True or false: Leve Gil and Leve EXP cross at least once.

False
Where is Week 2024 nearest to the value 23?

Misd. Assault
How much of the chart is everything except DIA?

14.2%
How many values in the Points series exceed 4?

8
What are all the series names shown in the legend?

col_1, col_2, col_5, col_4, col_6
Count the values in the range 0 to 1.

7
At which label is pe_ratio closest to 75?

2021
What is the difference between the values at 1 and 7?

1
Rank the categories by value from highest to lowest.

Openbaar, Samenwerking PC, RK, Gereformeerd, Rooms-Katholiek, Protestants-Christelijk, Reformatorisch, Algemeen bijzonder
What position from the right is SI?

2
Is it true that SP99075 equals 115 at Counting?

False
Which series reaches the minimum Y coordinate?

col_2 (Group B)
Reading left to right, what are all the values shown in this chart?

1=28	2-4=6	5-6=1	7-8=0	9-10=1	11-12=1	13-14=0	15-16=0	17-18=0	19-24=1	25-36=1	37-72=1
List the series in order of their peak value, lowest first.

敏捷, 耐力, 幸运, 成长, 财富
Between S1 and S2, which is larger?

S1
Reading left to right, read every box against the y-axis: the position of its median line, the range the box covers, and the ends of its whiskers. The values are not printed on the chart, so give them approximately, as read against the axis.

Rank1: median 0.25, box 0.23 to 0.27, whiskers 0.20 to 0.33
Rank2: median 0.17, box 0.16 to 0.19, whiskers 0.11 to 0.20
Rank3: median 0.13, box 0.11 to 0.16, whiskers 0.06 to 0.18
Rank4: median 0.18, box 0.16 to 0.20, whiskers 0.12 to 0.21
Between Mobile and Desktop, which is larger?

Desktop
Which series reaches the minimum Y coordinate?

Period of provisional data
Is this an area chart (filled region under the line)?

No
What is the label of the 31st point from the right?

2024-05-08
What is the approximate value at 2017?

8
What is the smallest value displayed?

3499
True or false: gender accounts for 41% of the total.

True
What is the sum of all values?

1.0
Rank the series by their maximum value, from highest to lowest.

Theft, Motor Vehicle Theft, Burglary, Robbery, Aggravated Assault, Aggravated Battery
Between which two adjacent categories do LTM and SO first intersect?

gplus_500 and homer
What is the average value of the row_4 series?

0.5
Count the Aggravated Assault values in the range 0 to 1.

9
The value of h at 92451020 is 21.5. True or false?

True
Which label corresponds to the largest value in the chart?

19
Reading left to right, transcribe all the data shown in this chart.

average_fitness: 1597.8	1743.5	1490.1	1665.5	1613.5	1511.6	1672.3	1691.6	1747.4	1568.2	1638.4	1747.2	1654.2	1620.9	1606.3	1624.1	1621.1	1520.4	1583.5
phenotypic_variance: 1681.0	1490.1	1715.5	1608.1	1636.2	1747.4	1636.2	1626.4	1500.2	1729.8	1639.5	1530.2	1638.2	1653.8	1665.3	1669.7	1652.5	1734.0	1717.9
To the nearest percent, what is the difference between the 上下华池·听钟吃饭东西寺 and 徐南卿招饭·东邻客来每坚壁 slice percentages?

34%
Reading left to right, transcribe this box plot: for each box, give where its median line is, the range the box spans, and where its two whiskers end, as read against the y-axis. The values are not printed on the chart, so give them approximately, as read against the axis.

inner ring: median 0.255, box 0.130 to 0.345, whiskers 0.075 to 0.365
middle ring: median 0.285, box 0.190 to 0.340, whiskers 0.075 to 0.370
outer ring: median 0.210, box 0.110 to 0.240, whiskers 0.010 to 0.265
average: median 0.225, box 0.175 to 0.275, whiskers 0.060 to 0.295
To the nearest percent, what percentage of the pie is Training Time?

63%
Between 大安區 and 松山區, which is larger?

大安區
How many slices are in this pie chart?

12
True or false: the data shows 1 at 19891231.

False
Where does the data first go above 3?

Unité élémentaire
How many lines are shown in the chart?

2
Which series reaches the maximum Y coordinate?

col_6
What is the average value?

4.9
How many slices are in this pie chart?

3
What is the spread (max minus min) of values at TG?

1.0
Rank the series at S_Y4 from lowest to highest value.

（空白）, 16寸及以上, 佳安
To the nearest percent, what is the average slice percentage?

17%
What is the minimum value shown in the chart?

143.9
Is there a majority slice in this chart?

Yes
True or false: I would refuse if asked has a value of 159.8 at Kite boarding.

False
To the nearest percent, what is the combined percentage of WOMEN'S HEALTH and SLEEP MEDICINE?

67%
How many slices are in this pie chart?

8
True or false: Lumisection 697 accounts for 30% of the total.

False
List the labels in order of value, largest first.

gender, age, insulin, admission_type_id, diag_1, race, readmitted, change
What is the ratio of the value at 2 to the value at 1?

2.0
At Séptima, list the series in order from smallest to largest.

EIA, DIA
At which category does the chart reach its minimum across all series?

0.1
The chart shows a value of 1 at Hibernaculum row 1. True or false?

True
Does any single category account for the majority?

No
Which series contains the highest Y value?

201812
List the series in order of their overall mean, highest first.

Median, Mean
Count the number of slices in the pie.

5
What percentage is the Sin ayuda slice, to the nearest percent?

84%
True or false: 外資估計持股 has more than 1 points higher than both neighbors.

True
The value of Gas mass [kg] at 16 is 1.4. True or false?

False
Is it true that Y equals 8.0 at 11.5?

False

++++++++++++++++++++

▸ TASK REQUIREMENTS
Pull every line from the listing above that contains the string "equals". Matching is case-sensitive.

▸ RESPONSE BELOW
Is it true that SP99075 equals 115 at Counting?
Is it true that Y equals 8.0 at 11.5?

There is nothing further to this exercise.